- **Tarefas**
1. No texto sobre a democracia na Venezuela, que responsabilidade António Guterres lembrou a Juan Guaidó que cabe à Assembleia-Geral da ONU?
2. Prossiga o texto sobre a democracia na Venezuela a partir da última frase apresentada.

- **Excerto selecionado**
:::
Tanta preocupação com o défice de Democracia na Venezuela...



O título conduz inevitavelmente à pergunta a que convém desde já responder: e a preocupação faz sentido? A resposta é óbvia: claro que sim! Quem tem a Liberdade por azimute principal, preocupa-se com a Democracia. Escrevi Democracia, não apenas eleições periódicas.

Por regra, em circunstâncias semelhantes às da Venezuela, os Estados Unidos fazem uma declaração, a União Europeia também, e logo alguns fazedores de opinião se apressam a dizer que a “Comunidade Internacional” disse isto e mais aquilo. Não, a “Comunidade Internacional” não é apenas Estados Unidos e União Europeia. Aliás, António Guterres, Secretário-geral das Nações Unidas disse que está disponível para ajudar a encontrar uma solução, mas lembrou a Juan Guaidó que o reconhecimento de Governos é uma responsabilidade da Assembleia-Geral da ONU.
:::
- **Itens apresentados**
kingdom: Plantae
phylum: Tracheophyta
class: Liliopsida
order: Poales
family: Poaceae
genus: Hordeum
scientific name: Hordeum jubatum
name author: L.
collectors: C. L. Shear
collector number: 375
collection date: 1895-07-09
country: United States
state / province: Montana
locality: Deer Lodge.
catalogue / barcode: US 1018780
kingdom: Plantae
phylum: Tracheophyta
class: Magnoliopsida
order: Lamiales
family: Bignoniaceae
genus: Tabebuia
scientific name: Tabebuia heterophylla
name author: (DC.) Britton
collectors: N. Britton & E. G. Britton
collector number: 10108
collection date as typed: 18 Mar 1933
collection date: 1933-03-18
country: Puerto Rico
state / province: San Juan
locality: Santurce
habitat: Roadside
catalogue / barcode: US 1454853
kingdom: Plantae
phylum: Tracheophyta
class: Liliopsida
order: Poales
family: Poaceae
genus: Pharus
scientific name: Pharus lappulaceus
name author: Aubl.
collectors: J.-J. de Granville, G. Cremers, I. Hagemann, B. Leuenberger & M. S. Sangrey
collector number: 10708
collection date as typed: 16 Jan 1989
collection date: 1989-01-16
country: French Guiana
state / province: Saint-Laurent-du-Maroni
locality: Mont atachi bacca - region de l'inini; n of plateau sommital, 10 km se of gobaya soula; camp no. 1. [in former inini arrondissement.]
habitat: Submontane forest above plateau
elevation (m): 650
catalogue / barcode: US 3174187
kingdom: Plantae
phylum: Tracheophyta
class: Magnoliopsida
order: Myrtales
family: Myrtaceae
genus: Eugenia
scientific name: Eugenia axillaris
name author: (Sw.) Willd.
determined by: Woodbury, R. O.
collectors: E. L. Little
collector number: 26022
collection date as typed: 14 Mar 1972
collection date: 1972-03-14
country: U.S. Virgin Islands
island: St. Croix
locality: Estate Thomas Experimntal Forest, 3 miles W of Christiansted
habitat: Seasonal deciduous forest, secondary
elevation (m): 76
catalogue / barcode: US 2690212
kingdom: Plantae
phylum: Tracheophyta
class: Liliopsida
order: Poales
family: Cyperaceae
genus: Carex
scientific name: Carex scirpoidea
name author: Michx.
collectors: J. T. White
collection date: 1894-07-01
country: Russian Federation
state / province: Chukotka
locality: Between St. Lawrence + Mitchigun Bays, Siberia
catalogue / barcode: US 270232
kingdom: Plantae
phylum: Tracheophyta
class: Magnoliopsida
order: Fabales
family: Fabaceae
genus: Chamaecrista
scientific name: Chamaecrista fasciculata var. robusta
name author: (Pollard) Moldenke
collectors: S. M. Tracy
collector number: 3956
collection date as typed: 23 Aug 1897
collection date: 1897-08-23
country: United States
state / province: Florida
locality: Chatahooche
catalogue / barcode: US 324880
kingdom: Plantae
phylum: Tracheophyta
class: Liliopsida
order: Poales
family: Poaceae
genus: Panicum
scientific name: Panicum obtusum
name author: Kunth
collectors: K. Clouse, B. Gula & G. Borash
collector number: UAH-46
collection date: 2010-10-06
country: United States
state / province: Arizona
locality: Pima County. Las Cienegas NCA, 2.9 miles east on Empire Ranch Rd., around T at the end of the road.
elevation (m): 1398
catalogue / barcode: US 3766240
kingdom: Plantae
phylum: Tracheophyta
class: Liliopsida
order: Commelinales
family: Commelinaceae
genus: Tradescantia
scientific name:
:::
- **Resultados por tarefa**
1. O reconhecimento de Governos.

2.
De Washington veio a ameaça de atirar Nicolas Maduro para Guantánamo (!) e a possibilidade de utilizar tropas norte-americanas na Venezuela. Coisa pouca. A União Europeia, fez um ultimato a Maduro dando um prazo para a realização de eleições. Em contraponto, Rússia, China, Irão, Turquia, são alguns dos países que declararam solidariedade a Nicolas Maduro, recusando reconhecer Juan Guaidó como Presidente interino da Venezuela. Foram estas algumas das reacções da “Comunidade Internacional” e assim estão dispostas as peças no tabuleiro da Venezuela.

De forma maniqueísta poderíamos apenas recorrer ao velho ditado: diz-me com quem andas dir-te-ei quem és! Mas seria redutor.

Convém ter presente que as ameaças de Donald Trump têm um potencial de concretização sem equivalência na solidariedade que outros países declararam a Nicolas Maduro. China, Rússia, Irão, Turquia, não vão certamente enviar tropas para a Venezuela – a solidariedade que declaram é um formalismo resultante da política de não ingerência que estes países defendem no âmbito das Relações Internacionais.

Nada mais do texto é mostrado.